The probability of winning a Don't Pass Line bet is 1 - 244/495 - 1/36 (since a 12 (or a 2 in some places) on the come out is a push) = 949/1980, so the probability of winning nine in a row is (949/1980)

^{11}, or about 1 in 3261.

Those of you who like to use Martingale or other "bet against a streak" systems, please note: the probability of the 5th consecutive pass, or the 11th consecutive Don't Pass, did not increase (or decrease) because of the previous run of the same result.

I meant after the point is set and you have odds.

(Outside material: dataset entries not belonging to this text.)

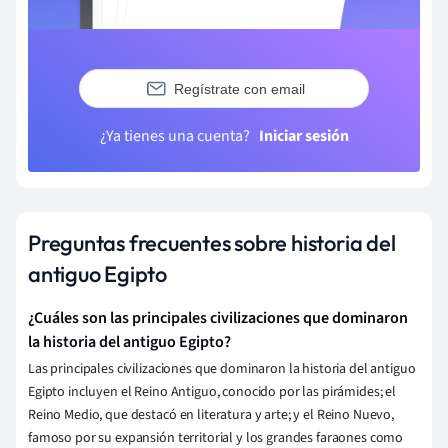
Regístrate con email
¿Ya tienes una cuenta?
Iniciar sesión
Preguntas frecuentes sobre historia del
antiguo Egipto
¿Cuáles son las principales civilizaciones que dominaron
la historia del antiguo Egipto?
Las principales civilizaciones que dominaron la historia del antiguo
Egipto incluyen el Reino Antiguo, conocido por las pirámides; el
Reino Medio, que destacó en literatura y arte; y el Reino Nuevo,
famoso por su expansión territorial y los grandes faraones como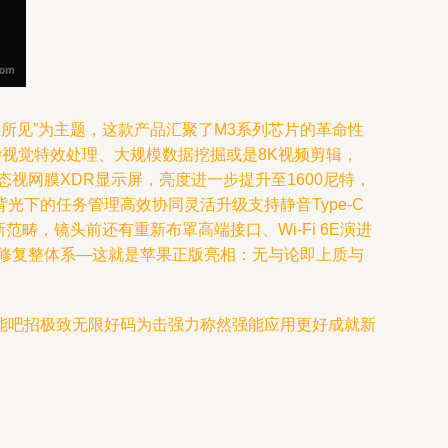
超乎所见”为主题，这款产品汇聚了M3系列芯片的革命性
复杂视觉特效处理、大规模数据挖掘或是8K视频剪辑，
液态视网膜XDR显示屏，亮度进一步提升至1600尼特，
下的任务管理高效协同灵活升级支持静音Type-C
范畴，镜头前还有重新布罩高端接口、Wi‑Fi 6E演进
据修复整体系—这就是苹果正版亮相：无与论即上质与
能吧招极致无限好码为击强力称然强能应用更好成就新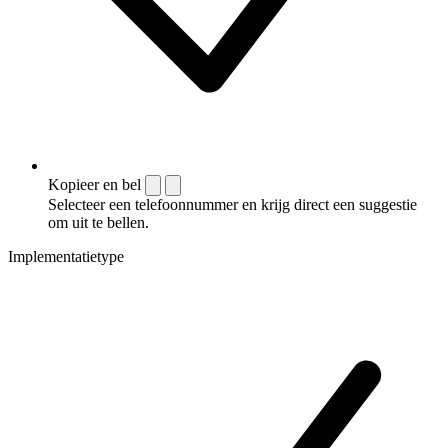
Kopieer en bel
Selecteer een telefoonnummer en krijg direct een suggestie
om uit te bellen.
Implementatietype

getting a 2,3,7,11,12 on the come out roll doesn't count.

Quote:100xOdds...I meant after the point is set and you have odds.

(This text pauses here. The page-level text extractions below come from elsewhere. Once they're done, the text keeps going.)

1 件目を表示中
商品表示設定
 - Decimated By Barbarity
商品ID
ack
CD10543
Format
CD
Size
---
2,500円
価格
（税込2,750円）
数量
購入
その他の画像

getting a 2,3,7,11,12 on the come out roll doesn't count.

I get that after a random point is established, the probability that it is made is 67/165. So, the probability of making at least five established points in a row is (67/165)^5 = 0.01104.

Quote:100xOddsThatDonGuy,

I meant after the point is set and you have odds.

getting a 2,3,7,11,12 on the come out roll doesn't count.

In that case, the probabilities of the point being 4, 5, 6, 8, 9, or 10 are 1/8, 1/6, 5/24, 5/24, 1/6, and 1/8, respectively, and the probability of making a point is (2 x 1/8 x 1/3) + (2 x 1/6 x 2/5) + (2 x 5/24 x 5/11) = 67/165, so the probability of making five points in a row is (67/165)

^{5}= about 1 in 90.6.

Also, the probability of sevening out is 1 - 67/165 = 98/165, and the probability of sevening out 9 times in a row is (98/165)

^{9}= about 1 in 108.7.

i really doubt the 1st 5 points established wonQuote:100xOddsGot killed playing Don't Pass when the shooter hit 5 points in a row.

-Whats the Probability of hitting 5 *consecutive* Passlines?

I also made $$$ when I won 9 Don't Passes in a row. (pressing 1/3 after each win)

-Whats the Probability of winning 9 Don't Pass bets in a row?

edit:

after the point is set.

and

the first 9 points established lost

in other words

how many points were established during your play?

size matters!

the more trials attempted, the greater the prob of seeing at least 1 such run

this is where a streak calc comes in real handy dandy too (2)

i show this in me Excel

for 5 point winners in a row, it gets easier just doubling the number of attempts (points established)

for 9 points shot right on down in a row

same thing

easier the more attempts

of course when one does NOT know what to expect, it all looks like a rare event just happened

some call that lucky

Sally

Quote:ThatDonGuyIn that case, the probabilities of the point being 4, 5, 6, 8, 9, or 10 are 1/8, 1/6, 5/24, 5/24, 1/6, and 1/8, respectively, and the probability of making a point is (2 x 1/8 x 1/3) + (2 x 1/6 x 2/5) + (2 x 5/24 x 5/11) = 67/165, so the probability of making five points in a row is (67/165)

^{5}= about 1 in 90.6.

Also, the probability of sevening out is 1 - 67/165 = 98/165, and the probability of sevening out 9 times in a row is (98/165)^{9}= about 1 in 108.7.

ahh.. so the probability is almost the same.

so how come Romes's Math is different?